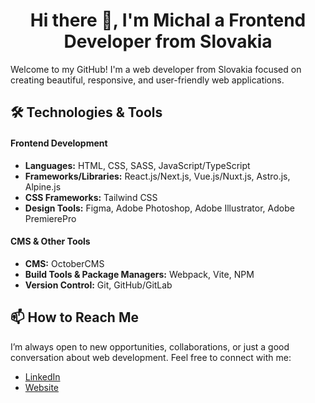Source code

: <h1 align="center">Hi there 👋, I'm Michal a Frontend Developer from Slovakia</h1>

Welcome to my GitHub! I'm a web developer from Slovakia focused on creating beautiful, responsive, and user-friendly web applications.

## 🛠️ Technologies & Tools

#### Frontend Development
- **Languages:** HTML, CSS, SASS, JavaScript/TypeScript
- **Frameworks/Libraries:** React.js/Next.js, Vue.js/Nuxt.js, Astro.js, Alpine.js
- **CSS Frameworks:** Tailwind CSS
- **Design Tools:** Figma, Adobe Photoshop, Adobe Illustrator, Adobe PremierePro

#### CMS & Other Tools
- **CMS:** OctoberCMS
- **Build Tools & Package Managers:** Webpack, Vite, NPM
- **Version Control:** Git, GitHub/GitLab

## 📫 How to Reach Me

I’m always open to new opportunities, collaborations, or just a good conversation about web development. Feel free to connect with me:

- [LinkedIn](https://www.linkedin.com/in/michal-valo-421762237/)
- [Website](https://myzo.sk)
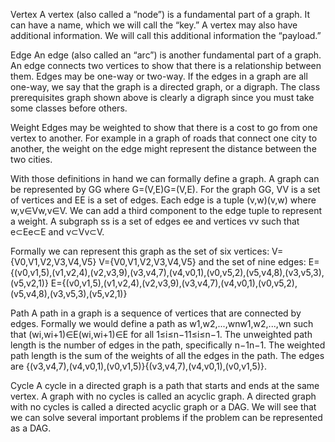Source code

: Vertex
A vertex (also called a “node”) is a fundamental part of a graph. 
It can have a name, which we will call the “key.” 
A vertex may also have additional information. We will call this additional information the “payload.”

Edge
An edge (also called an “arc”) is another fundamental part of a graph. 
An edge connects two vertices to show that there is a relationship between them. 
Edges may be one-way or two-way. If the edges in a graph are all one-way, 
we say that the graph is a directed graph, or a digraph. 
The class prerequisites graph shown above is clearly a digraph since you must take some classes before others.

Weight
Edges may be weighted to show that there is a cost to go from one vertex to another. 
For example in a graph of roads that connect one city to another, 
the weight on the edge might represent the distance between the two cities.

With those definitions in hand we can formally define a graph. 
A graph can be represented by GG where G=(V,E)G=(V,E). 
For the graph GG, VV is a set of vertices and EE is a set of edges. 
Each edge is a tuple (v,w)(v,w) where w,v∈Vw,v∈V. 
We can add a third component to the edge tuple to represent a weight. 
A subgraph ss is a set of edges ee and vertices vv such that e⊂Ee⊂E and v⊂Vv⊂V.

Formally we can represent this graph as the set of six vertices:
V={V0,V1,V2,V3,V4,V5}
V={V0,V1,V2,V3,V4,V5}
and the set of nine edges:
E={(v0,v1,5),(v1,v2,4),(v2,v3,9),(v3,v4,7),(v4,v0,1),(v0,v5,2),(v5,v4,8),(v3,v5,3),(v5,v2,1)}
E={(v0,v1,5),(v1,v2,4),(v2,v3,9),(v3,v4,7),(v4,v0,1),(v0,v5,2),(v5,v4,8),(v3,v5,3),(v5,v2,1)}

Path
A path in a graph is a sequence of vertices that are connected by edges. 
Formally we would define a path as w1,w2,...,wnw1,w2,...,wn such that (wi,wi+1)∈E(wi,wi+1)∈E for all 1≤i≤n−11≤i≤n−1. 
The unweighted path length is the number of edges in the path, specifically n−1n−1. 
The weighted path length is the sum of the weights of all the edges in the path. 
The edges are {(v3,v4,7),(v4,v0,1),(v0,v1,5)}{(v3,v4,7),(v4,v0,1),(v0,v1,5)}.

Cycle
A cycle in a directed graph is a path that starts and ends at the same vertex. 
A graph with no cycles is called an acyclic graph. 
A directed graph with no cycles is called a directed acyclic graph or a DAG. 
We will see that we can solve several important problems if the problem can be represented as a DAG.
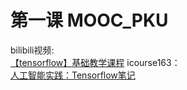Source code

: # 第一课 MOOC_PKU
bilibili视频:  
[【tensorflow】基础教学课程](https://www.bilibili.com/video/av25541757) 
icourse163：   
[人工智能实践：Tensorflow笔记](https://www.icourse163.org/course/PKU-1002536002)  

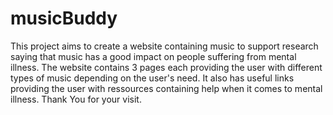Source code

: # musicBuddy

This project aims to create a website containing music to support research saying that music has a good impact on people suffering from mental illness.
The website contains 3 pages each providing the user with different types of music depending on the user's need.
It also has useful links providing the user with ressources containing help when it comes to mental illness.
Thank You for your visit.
● ● ●
◆ Work request
Could you copy every line from the records that has "GitHub" in it?

◆ Answer section
Welcome to my GitHub! I'm a web developer from Slovakia focused on creating beautiful, responsive, and user-friendly web applications.
- **Version Control:** Git, GitHub/GitLab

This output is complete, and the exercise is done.